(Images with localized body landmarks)
------------------------------------

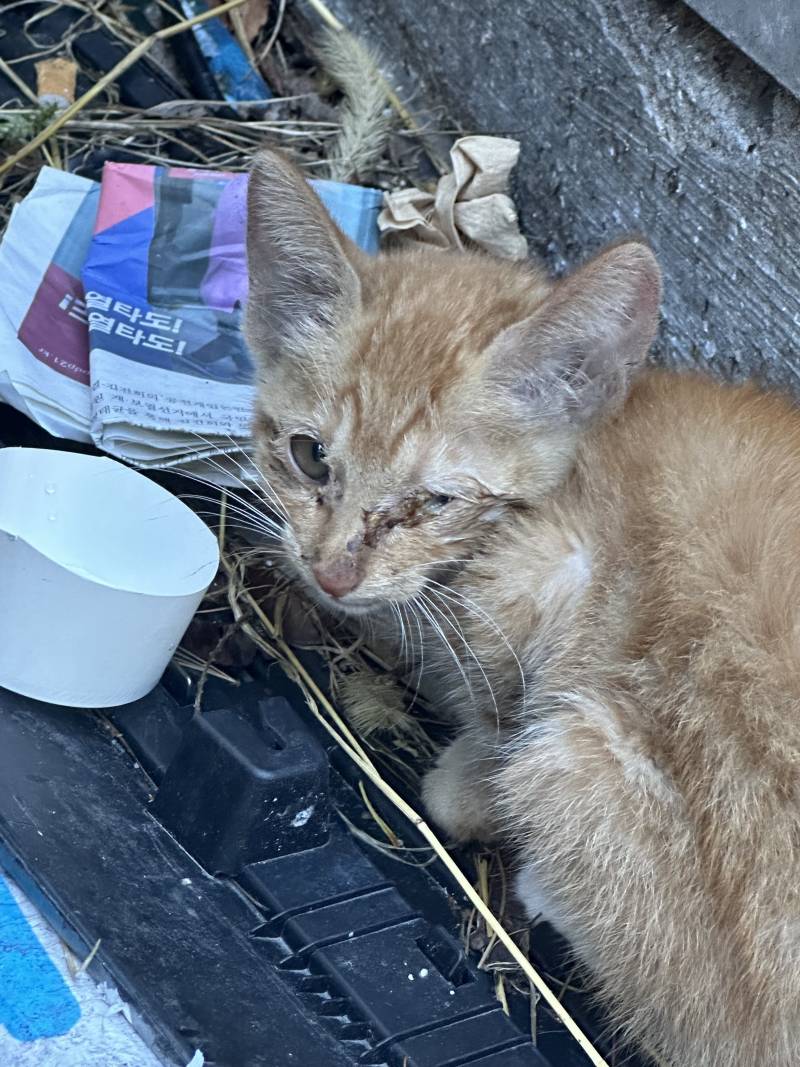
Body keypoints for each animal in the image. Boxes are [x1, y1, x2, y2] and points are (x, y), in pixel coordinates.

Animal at [243, 150, 800, 1067]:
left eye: (433, 501)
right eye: (309, 455)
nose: (330, 573)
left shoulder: (547, 596)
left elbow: (470, 771)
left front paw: (461, 776)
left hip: (571, 759)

------------------------------------

When a line among the entries contains "left", pull that line out.

left eye: (433, 501)
left shoulder: (547, 596)
left elbow: (470, 771)
left front paw: (461, 776)
left hip: (571, 759)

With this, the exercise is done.